Activity:
Give the data back exactly as it stands.

Source data:
━━━━━━━━━━
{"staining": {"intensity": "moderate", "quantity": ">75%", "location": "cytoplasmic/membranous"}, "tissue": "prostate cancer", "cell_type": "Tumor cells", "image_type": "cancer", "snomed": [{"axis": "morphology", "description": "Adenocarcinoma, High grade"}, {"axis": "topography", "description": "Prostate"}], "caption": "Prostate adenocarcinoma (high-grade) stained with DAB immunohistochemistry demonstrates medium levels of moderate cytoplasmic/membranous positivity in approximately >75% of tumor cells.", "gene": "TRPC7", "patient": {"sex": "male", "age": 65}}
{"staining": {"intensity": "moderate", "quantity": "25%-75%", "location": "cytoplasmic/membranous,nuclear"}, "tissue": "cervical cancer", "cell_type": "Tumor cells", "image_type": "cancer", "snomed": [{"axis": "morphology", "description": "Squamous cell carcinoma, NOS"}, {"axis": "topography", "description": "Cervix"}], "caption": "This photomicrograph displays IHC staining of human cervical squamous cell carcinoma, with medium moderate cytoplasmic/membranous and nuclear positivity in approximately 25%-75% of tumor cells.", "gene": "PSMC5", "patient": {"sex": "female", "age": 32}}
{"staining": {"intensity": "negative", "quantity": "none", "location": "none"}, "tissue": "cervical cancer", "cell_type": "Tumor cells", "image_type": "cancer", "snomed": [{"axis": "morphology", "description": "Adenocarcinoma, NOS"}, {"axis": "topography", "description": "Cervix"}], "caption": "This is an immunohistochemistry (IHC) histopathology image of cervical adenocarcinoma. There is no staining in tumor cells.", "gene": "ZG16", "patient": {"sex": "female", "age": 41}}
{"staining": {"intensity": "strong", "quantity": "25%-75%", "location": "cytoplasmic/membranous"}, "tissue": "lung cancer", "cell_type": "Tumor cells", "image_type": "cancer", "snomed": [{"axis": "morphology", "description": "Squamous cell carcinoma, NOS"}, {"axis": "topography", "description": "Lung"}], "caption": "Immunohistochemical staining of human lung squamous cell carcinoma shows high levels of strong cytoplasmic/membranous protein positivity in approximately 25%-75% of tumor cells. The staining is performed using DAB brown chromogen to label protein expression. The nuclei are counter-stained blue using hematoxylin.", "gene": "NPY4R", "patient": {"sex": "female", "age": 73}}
━━━━━━━━━━
Solved problem:
{"staining": {"intensity": "moderate", "quantity": ">75%", "location": "cytoplasmic/membranous"}, "tissue": "prostate cancer", "cell_type": "Tumor cells", "image_type": "cancer", "snomed": [{"axis": "morphology", "description": "Adenocarcinoma, High grade"}, {"axis": "topography", "description": "Prostate"}], "caption": "Prostate adenocarcinoma (high-grade) stained with DAB immunohistochemistry demonstrates medium levels of moderate cytoplasmic/membranous positivity in approximately >75% of tumor cells.", "gene": "TRPC7", "patient": {"sex": "male", "age": 65}}
{"staining": {"intensity": "moderate", "quantity": "25%-75%", "location": "cytoplasmic/membranous,nuclear"}, "tissue": "cervical cancer", "cell_type": "Tumor cells", "image_type": "cancer", "snomed": [{"axis": "morphology", "description": "Squamous cell carcinoma, NOS"}, {"axis": "topography", "description": "Cervix"}], "caption": "This photomicrograph displays IHC staining of human cervical squamous cell carcinoma, with medium moderate cytoplasmic/membranous and nuclear positivity in approximately 25%-75% of tumor cells.", "gene": "PSMC5", "patient": {"sex": "female", "age": 32}}
{"staining": {"intensity": "negative", "quantity": "none", "location": "none"}, "tissue": "cervical cancer", "cell_type": "Tumor cells", "image_type": "cancer", "snomed": [{"axis": "morphology", "description": "Adenocarcinoma, NOS"}, {"axis": "topography", "description": "Cervix"}], "caption": "This is an immunohistochemistry (IHC) histopathology image of cervical adenocarcinoma. There is no staining in tumor cells.", "gene": "ZG16", "patient": {"sex": "female", "age": 41}}
{"staining": {"intensity": "strong", "quantity": "25%-75%", "location": "cytoplasmic/membranous"}, "tissue": "lung cancer", "cell_type": "Tumor cells", "image_type": "cancer", "snomed": [{"axis": "morphology", "description": "Squamous cell carcinoma, NOS"}, {"axis": "topography", "description": "Lung"}], "caption": "Immunohistochemical staining of human lung squamous cell carcinoma shows high levels of strong cytoplasmic/membranous protein positivity in approximately 25%-75% of tumor cells. The staining is performed using DAB brown chromogen to label protein expression. The nuclei are counter-stained blue using hematoxylin.", "gene": "NPY4R", "patient": {"sex": "female", "age": 73}}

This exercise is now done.